SOURCE TEXT:
---

So you've just launched rayzell.com as a new home for Pandora and 'Auntie P', with original, one-off strips on sale for the first time ever, details on how site visitors can order unique, personalised, hand-drawn art pieces, and a regularly updated blog featuring the uncensored, unfiltered musings of our heroines.
One final question: after all this time, what prompted this?
"Well, originally I wanted to create a space where old school Pandora and new school Pandora could poke fun at recent news stories, and that idea kinda spiralled into a one-stop site encompassing those various features.
"I've never sold any original strips before: I just used to give them away for free to the first person to ask for them, whether that was a reader or a rock star, and the delighted, thrilled reaction I'd get back was all the 'payment' I needed. I hate charging for anything, but apparently it's not possible to use comic strips as currency to pay bills and buy food and cover rent, so the option is there for those who wish to buy the original artwork and not just browse through the archives. There's only one original copy of each strip, and once they're gone, they're gone forever.
"People keep telling me how cool it is to see Pandora back, which is sweet, and lovely to hear, but really, she never went away! So now you know where to find her, come hang out anytime."

---

GIVEN ENTRIES:
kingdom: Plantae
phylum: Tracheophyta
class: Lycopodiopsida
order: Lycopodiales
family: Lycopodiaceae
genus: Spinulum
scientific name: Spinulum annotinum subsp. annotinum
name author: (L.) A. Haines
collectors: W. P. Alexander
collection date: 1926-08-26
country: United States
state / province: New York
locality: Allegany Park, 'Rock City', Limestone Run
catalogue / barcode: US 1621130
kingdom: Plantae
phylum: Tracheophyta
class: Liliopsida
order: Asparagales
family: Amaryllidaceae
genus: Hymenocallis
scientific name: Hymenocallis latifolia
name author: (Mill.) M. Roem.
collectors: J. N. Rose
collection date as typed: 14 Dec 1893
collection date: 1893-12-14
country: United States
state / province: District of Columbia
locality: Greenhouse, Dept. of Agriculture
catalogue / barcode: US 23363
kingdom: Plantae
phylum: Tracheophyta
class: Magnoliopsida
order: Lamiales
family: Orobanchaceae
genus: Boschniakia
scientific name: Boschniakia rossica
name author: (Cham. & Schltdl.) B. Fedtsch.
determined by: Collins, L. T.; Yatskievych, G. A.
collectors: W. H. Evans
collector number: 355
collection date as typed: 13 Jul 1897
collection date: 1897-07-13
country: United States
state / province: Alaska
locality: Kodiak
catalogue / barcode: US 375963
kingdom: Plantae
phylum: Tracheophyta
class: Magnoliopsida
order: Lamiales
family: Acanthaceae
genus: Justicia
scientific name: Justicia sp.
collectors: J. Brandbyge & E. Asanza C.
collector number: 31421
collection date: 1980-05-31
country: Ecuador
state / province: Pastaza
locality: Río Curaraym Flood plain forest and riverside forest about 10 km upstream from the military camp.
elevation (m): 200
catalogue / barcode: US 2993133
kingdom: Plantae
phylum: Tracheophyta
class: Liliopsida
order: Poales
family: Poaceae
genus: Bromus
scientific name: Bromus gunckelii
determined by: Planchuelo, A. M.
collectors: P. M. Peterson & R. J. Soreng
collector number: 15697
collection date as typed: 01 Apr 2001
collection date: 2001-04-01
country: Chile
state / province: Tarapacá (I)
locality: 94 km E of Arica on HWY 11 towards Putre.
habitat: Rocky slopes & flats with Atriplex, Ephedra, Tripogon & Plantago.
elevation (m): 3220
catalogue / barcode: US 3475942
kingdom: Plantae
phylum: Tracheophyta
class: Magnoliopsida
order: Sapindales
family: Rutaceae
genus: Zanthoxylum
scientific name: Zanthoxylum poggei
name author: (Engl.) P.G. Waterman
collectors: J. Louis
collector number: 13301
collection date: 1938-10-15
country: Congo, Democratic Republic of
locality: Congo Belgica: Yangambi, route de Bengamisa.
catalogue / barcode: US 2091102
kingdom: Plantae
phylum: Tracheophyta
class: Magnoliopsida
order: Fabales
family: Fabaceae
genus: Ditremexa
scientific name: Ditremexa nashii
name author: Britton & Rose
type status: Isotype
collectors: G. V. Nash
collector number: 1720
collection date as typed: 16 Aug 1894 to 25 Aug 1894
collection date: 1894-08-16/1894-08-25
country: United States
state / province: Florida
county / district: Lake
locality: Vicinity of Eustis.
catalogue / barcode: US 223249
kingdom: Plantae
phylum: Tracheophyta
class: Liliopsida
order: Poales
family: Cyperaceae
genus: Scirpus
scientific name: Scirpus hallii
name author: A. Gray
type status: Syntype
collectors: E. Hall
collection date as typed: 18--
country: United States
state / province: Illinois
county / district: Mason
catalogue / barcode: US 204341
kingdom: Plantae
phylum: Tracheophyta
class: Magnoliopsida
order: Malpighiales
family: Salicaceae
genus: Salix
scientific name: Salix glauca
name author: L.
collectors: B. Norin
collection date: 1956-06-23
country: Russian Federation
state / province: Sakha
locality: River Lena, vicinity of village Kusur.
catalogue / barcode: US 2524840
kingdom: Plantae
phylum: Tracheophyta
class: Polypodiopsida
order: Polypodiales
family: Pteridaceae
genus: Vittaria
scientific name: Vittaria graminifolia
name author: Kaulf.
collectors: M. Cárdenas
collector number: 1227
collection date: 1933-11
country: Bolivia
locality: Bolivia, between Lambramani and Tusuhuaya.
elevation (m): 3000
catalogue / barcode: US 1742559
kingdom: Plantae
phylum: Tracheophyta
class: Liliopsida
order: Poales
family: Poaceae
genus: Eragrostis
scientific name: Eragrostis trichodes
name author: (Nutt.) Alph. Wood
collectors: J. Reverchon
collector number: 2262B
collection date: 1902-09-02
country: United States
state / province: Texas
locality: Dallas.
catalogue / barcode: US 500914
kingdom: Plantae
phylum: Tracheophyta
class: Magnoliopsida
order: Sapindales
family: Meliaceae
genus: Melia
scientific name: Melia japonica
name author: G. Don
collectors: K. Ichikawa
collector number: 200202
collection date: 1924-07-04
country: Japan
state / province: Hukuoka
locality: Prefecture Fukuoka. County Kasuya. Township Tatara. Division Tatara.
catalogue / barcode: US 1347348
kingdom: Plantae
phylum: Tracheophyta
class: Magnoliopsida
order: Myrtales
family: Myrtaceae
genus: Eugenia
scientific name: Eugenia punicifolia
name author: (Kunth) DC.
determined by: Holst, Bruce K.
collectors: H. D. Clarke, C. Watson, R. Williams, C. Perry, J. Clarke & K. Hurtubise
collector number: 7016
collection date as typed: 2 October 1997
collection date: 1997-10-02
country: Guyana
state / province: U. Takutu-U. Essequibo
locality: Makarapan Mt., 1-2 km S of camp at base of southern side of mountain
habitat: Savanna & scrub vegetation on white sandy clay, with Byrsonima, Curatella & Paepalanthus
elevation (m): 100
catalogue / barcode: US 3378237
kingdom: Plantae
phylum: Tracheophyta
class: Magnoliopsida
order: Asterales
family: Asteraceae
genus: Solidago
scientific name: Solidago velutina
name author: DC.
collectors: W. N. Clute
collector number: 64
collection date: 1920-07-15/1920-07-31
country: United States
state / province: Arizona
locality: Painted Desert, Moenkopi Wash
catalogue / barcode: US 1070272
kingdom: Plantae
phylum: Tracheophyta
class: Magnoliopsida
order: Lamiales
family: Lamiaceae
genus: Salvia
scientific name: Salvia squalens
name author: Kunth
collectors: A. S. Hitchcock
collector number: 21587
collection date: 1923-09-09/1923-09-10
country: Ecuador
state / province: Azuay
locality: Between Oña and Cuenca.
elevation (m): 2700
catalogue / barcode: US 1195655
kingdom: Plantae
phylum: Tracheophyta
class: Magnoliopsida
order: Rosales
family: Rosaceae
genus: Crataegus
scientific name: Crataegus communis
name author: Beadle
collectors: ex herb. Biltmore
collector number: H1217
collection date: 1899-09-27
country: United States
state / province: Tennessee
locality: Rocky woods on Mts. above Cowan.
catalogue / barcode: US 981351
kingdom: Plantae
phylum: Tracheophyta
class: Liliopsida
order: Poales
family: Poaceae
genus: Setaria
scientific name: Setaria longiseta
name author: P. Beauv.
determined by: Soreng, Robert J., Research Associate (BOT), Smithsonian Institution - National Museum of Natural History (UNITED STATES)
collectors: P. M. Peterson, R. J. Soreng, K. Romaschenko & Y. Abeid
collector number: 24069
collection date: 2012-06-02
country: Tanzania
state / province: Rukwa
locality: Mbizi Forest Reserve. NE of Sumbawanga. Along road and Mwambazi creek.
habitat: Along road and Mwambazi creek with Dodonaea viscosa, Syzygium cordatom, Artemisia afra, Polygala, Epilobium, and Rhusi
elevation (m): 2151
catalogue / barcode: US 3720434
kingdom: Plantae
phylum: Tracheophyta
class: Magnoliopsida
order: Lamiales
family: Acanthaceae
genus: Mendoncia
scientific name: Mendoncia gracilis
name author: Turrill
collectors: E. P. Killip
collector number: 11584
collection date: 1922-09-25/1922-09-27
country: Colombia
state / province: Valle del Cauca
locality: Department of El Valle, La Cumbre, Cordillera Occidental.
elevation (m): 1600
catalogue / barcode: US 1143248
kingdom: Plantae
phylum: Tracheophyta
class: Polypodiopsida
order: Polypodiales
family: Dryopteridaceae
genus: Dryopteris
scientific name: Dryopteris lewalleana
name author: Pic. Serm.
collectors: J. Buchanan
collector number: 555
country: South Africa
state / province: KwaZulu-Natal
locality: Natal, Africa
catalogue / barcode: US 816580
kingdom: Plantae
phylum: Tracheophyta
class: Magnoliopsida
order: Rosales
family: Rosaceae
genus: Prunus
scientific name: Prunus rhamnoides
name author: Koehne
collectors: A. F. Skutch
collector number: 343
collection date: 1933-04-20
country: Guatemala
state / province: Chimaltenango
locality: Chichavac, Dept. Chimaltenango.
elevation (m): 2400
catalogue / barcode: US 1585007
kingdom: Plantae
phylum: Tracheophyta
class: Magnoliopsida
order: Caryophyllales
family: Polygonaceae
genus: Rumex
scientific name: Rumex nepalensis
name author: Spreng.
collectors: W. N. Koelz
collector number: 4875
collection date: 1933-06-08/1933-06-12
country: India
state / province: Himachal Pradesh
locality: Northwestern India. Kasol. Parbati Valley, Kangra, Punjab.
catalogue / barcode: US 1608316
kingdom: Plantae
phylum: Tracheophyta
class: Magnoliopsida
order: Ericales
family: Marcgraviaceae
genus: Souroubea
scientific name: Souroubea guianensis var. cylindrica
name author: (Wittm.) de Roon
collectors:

---

In the interview, what did the artist previously do with original strips?

ANSWER TO THIS TASK:
The artist gave them away for free to the first person who asked for them, whether a reader or a rock star.